Supplied records:

#####

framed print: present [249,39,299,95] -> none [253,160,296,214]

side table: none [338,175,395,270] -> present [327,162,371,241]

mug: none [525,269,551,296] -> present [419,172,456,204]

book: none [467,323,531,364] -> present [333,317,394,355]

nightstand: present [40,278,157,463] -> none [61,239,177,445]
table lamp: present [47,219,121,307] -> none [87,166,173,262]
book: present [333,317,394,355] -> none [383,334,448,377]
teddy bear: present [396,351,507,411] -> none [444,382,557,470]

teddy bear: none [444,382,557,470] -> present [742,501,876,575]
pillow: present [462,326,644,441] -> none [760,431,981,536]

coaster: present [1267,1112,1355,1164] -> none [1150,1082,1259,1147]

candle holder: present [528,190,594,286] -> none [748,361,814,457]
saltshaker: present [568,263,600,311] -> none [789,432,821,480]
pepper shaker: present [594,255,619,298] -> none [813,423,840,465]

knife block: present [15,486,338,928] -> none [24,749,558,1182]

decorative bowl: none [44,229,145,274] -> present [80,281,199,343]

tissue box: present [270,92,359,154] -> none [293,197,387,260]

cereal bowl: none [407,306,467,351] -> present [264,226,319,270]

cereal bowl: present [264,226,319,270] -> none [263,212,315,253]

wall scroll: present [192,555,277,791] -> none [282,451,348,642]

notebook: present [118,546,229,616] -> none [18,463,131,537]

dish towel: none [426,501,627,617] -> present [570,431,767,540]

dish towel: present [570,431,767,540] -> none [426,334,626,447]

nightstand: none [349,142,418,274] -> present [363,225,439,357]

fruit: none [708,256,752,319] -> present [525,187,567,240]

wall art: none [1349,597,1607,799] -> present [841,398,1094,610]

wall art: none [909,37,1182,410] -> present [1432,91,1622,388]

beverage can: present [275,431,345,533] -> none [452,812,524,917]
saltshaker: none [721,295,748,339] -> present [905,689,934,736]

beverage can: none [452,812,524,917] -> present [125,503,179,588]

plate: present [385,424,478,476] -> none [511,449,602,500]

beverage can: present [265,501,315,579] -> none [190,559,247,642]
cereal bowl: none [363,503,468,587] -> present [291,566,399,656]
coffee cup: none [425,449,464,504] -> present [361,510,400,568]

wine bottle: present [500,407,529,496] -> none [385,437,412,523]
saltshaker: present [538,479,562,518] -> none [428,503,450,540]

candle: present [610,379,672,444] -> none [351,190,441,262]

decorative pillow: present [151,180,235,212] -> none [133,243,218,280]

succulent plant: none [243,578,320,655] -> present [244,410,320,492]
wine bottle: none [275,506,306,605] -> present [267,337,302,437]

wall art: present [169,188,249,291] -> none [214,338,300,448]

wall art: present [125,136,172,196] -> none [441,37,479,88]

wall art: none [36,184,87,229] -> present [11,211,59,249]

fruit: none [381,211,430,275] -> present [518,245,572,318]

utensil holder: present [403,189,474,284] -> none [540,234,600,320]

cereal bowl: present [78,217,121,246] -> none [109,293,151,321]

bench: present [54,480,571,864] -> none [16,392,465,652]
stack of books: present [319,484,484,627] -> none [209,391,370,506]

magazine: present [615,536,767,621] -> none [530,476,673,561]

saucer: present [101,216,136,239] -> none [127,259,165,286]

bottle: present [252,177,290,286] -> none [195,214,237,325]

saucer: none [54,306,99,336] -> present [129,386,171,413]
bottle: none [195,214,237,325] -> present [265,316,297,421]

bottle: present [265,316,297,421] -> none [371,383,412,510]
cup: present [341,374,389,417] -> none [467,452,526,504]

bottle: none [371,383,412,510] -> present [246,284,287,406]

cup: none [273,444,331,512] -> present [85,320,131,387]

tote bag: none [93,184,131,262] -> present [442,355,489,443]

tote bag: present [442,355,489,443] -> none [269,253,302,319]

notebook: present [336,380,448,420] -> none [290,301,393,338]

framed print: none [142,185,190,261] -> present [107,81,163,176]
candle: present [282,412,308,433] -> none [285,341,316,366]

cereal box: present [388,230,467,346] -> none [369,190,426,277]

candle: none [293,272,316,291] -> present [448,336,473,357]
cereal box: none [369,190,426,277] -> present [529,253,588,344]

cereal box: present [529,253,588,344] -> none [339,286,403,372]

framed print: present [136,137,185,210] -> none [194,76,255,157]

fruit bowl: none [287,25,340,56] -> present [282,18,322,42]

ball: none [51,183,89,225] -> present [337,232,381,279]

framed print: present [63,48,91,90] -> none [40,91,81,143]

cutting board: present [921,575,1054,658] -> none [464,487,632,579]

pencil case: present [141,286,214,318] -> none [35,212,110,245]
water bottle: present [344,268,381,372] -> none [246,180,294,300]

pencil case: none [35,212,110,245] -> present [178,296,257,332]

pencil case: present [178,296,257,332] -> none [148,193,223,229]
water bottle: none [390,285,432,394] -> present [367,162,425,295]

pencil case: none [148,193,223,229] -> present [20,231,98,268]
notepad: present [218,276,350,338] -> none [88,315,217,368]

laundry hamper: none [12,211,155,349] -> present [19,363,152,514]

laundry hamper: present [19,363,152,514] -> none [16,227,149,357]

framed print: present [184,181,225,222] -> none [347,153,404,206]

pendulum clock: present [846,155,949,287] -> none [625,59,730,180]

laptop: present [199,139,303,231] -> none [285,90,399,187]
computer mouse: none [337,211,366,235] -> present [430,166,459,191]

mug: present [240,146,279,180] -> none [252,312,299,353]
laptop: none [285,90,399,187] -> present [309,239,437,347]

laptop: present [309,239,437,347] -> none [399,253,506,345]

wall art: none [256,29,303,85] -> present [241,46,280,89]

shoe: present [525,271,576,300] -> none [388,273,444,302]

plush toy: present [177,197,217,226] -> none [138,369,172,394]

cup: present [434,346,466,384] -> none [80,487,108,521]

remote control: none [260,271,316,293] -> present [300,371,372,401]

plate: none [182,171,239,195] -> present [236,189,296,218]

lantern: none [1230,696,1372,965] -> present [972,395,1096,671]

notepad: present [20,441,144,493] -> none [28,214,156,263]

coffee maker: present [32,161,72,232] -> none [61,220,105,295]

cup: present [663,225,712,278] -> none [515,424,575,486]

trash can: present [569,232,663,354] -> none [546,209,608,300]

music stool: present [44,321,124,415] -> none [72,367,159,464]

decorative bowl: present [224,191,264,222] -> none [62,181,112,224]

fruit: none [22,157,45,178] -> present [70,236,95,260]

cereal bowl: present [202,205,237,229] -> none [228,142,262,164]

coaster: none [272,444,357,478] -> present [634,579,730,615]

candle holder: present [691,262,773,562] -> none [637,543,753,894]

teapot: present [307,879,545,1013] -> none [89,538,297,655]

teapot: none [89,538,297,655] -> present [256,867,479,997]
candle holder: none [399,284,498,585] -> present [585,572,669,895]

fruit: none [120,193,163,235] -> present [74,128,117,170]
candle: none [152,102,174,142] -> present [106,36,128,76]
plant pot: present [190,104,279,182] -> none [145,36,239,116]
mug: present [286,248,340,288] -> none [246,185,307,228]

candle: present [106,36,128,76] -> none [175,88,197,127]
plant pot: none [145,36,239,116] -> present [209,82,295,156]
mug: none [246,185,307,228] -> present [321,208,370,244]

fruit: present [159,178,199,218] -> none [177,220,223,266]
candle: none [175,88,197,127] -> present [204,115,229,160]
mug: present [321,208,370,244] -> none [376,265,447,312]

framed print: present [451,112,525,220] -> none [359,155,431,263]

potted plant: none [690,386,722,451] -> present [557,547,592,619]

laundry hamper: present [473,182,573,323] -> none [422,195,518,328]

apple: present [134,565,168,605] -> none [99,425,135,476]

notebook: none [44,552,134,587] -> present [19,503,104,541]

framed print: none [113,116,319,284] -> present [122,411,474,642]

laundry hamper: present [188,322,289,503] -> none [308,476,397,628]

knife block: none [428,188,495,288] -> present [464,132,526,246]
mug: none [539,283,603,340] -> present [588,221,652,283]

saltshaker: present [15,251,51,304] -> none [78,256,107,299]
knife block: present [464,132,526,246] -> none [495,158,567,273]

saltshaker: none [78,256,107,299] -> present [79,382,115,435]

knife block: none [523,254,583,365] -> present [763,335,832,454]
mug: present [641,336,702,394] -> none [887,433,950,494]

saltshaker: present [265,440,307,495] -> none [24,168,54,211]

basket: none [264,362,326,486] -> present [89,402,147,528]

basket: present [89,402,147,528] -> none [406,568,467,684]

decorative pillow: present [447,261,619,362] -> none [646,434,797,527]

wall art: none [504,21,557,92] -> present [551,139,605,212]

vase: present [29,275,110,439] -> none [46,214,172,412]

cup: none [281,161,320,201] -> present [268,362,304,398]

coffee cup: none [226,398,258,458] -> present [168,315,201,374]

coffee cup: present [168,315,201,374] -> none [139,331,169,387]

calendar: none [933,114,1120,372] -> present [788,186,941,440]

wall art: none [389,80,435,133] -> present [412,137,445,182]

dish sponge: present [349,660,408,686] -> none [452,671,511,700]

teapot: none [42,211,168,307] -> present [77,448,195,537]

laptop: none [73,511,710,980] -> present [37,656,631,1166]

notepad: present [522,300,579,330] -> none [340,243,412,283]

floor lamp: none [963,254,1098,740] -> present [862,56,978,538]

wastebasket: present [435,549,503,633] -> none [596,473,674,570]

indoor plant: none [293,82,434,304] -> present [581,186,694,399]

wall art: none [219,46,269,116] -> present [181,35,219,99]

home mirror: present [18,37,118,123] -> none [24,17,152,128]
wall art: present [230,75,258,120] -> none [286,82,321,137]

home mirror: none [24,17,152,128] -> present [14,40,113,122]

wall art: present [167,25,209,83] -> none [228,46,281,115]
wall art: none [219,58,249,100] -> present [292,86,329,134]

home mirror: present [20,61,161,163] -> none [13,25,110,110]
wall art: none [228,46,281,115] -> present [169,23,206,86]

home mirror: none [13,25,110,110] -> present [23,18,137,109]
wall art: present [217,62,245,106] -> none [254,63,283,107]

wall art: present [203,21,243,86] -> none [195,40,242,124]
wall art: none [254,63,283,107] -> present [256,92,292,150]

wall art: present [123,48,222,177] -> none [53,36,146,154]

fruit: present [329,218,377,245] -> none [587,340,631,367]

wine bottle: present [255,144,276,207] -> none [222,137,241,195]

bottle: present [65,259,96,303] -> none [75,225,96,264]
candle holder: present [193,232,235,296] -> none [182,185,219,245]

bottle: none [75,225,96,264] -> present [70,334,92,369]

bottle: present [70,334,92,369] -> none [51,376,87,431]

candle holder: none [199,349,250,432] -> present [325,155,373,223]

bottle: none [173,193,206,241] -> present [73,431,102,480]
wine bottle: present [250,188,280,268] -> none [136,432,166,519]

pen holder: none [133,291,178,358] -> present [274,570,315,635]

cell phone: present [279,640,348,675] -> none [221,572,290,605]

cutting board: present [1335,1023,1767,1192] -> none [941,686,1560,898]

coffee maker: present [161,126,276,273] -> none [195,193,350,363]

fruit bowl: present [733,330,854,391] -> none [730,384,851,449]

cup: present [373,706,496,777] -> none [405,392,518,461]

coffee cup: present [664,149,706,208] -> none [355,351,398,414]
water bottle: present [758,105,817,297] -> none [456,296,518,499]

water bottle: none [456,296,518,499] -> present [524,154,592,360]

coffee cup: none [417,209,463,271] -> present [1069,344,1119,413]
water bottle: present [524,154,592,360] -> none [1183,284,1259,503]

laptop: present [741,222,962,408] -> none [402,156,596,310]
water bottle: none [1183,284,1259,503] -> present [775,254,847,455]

#####

Task instructions:
Lines wanted from the listing above: the line with "wine bottle: present [255,144,276,207]" up to and including the line with "water bottle: present [758,105,817,297]". Please write them out exactly, adding nothing else.

Answer for this exercise:
wine bottle: present [255,144,276,207] -> none [222,137,241,195]

bottle: present [65,259,96,303] -> none [75,225,96,264]
candle holder: present [193,232,235,296] -> none [182,185,219,245]

bottle: none [75,225,96,264] -> present [70,334,92,369]

bottle: present [70,334,92,369] -> none [51,376,87,431]

candle holder: none [199,349,250,432] -> present [325,155,373,223]

bottle: none [173,193,206,241] -> present [73,431,102,480]
wine bottle: present [250,188,280,268] -> none [136,432,166,519]

pen holder: none [133,291,178,358] -> present [274,570,315,635]

cell phone: present [279,640,348,675] -> none [221,572,290,605]

cutting board: present [1335,1023,1767,1192] -> none [941,686,1560,898]

coffee maker: present [161,126,276,273] -> none [195,193,350,363]

fruit bowl: present [733,330,854,391] -> none [730,384,851,449]

cup: present [373,706,496,777] -> none [405,392,518,461]

coffee cup: present [664,149,706,208] -> none [355,351,398,414]
water bottle: present [758,105,817,297] -> none [456,296,518,499]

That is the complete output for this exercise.